__TASK PROMPT__: Each line below should be reproduced without any alteration.

++++ EXERCISE INPUT

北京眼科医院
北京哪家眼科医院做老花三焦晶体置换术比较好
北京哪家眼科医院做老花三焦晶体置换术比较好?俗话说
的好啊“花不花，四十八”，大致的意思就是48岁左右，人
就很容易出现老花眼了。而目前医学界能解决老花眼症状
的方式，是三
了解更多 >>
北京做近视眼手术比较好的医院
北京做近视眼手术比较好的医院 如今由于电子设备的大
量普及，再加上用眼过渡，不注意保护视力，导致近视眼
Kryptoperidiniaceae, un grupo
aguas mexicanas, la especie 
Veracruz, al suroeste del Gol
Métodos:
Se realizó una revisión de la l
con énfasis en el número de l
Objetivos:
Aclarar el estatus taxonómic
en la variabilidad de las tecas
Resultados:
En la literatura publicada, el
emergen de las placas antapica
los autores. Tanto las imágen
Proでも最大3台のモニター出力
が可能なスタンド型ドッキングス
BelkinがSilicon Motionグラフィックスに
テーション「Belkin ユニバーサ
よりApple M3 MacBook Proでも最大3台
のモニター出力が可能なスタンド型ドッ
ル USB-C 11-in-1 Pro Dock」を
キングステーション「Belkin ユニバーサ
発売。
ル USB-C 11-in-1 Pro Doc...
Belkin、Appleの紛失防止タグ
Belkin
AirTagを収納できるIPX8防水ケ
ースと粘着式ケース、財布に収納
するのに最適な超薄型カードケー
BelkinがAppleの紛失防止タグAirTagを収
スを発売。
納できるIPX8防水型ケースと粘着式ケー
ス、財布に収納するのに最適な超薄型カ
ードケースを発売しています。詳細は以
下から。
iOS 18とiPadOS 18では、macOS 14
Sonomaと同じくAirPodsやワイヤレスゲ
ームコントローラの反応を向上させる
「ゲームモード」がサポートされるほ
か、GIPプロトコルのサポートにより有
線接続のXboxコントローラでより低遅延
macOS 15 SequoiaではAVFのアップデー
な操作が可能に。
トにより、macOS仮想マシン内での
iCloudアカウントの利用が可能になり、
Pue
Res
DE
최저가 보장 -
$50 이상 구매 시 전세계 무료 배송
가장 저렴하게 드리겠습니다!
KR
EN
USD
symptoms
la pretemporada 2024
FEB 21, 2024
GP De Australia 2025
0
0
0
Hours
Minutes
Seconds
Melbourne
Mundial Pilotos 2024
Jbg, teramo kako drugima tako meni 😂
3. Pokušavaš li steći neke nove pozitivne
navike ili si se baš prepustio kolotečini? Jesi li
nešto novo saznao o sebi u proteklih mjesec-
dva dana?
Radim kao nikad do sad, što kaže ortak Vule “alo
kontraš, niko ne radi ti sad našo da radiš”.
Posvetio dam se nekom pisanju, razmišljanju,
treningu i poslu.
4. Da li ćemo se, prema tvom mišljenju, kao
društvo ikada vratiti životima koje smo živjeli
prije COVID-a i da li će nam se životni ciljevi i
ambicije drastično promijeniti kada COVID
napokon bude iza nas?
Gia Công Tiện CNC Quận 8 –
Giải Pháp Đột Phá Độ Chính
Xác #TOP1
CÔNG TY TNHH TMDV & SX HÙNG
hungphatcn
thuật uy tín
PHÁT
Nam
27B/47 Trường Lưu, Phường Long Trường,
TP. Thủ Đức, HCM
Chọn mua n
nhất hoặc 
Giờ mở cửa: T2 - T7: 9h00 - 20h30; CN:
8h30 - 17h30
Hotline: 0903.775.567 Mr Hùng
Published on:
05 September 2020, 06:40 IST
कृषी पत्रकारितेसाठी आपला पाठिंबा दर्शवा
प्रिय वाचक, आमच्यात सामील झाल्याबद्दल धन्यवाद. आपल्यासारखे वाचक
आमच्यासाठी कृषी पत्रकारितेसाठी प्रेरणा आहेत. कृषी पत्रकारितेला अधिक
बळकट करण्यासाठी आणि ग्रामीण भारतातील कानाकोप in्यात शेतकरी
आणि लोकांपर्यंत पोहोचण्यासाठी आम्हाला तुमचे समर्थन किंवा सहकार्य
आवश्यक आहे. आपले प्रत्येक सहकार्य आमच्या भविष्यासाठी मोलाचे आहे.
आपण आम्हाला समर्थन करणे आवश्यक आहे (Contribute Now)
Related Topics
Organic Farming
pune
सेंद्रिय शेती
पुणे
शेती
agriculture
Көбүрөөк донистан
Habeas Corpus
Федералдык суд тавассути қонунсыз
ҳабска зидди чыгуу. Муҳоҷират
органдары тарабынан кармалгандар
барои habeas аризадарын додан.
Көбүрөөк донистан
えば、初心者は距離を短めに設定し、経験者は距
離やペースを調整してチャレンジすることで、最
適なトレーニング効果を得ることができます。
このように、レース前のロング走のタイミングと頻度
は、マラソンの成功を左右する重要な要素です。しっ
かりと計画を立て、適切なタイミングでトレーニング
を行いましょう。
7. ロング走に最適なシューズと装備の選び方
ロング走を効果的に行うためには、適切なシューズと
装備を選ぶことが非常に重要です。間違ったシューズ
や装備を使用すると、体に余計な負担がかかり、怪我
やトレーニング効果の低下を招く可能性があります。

++++++++

__RESPONSE AREA__:
北京眼科医院
北京哪家眼科医院做老花三焦晶体置换术比较好
北京哪家眼科医院做老花三焦晶体置换术比较好?俗话说
的好啊“花不花，四十八”，大致的意思就是48岁左右，人
就很容易出现老花眼了。而目前医学界能解决老花眼症状
的方式，是三
了解更多 >>
北京做近视眼手术比较好的医院
北京做近视眼手术比较好的医院 如今由于电子设备的大
量普及，再加上用眼过渡，不注意保护视力，导致近视眼
Kryptoperidiniaceae, un grupo
aguas mexicanas, la especie 
Veracruz, al suroeste del Gol
Métodos:
Se realizó una revisión de la l
con énfasis en el número de l
Objetivos:
Aclarar el estatus taxonómic
en la variabilidad de las tecas
Resultados:
En la literatura publicada, el
emergen de las placas antapica
los autores. Tanto las imágen
Proでも最大3台のモニター出力
が可能なスタンド型ドッキングス
BelkinがSilicon Motionグラフィックスに
テーション「Belkin ユニバーサ
よりApple M3 MacBook Proでも最大3台
のモニター出力が可能なスタンド型ドッ
ル USB-C 11-in-1 Pro Dock」を
キングステーション「Belkin ユニバーサ
発売。
ル USB-C 11-in-1 Pro Doc...
Belkin、Appleの紛失防止タグ
Belkin
AirTagを収納できるIPX8防水ケ
ースと粘着式ケース、財布に収納
するのに最適な超薄型カードケー
BelkinがAppleの紛失防止タグAirTagを収
スを発売。
納できるIPX8防水型ケースと粘着式ケー
ス、財布に収納するのに最適な超薄型カ
ードケースを発売しています。詳細は以
下から。
iOS 18とiPadOS 18では、macOS 14
Sonomaと同じくAirPodsやワイヤレスゲ
ームコントローラの反応を向上させる
「ゲームモード」がサポートされるほ
か、GIPプロトコルのサポートにより有
線接続のXboxコントローラでより低遅延
macOS 15 SequoiaではAVFのアップデー
な操作が可能に。
トにより、macOS仮想マシン内での
iCloudアカウントの利用が可能になり、
Pue
Res
DE
최저가 보장 -
$50 이상 구매 시 전세계 무료 배송
가장 저렴하게 드리겠습니다!
KR
EN
USD
symptoms
la pretemporada 2024
FEB 21, 2024
GP De Australia 2025
0
0
0
Hours
Minutes
Seconds
Melbourne
Mundial Pilotos 2024
Jbg, teramo kako drugima tako meni 😂
3. Pokušavaš li steći neke nove pozitivne
navike ili si se baš prepustio kolotečini? Jesi li
nešto novo saznao o sebi u proteklih mjesec-
dva dana?
Radim kao nikad do sad, što kaže ortak Vule “alo
kontraš, niko ne radi ti sad našo da radiš”.
Posvetio dam se nekom pisanju, razmišljanju,
treningu i poslu.
4. Da li ćemo se, prema tvom mišljenju, kao
društvo ikada vratiti životima koje smo živjeli
prije COVID-a i da li će nam se životni ciljevi i
ambicije drastično promijeniti kada COVID
napokon bude iza nas?
Gia Công Tiện CNC Quận 8 –
Giải Pháp Đột Phá Độ Chính
Xác #TOP1
CÔNG TY TNHH TMDV & SX HÙNG
hungphatcn
thuật uy tín
PHÁT
Nam
27B/47 Trường Lưu, Phường Long Trường,
TP. Thủ Đức, HCM
Chọn mua n
nhất hoặc 
Giờ mở cửa: T2 - T7: 9h00 - 20h30; CN:
8h30 - 17h30
Hotline: 0903.775.567 Mr Hùng
Published on:
05 September 2020, 06:40 IST
कृषी पत्रकारितेसाठी आपला पाठिंबा दर्शवा
प्रिय वाचक, आमच्यात सामील झाल्याबद्दल धन्यवाद. आपल्यासारखे वाचक
आमच्यासाठी कृषी पत्रकारितेसाठी प्रेरणा आहेत. कृषी पत्रकारितेला अधिक
बळकट करण्यासाठी आणि ग्रामीण भारतातील कानाकोप in्यात शेतकरी
आणि लोकांपर्यंत पोहोचण्यासाठी आम्हाला तुमचे समर्थन किंवा सहकार्य
आवश्यक आहे. आपले प्रत्येक सहकार्य आमच्या भविष्यासाठी मोलाचे आहे.
आपण आम्हाला समर्थन करणे आवश्यक आहे (Contribute Now)
Related Topics
Organic Farming
pune
सेंद्रिय शेती
पुणे
शेती
agriculture
Көбүрөөк донистан
Habeas Corpus
Федералдык суд тавассути қонунсыз
ҳабска зидди чыгуу. Муҳоҷират
органдары тарабынан кармалгандар
барои habeas аризадарын додан.
Көбүрөөк донистан
えば、初心者は距離を短めに設定し、経験者は距
離やペースを調整してチャレンジすることで、最
適なトレーニング効果を得ることができます。
このように、レース前のロング走のタイミングと頻度
は、マラソンの成功を左右する重要な要素です。しっ
かりと計画を立て、適切なタイミングでトレーニング
を行いましょう。
7. ロング走に最適なシューズと装備の選び方
ロング走を効果的に行うためには、適切なシューズと
装備を選ぶことが非常に重要です。間違ったシューズ
や装備を使用すると、体に余計な負担がかかり、怪我
やトレーニング効果の低下を招く可能性があります。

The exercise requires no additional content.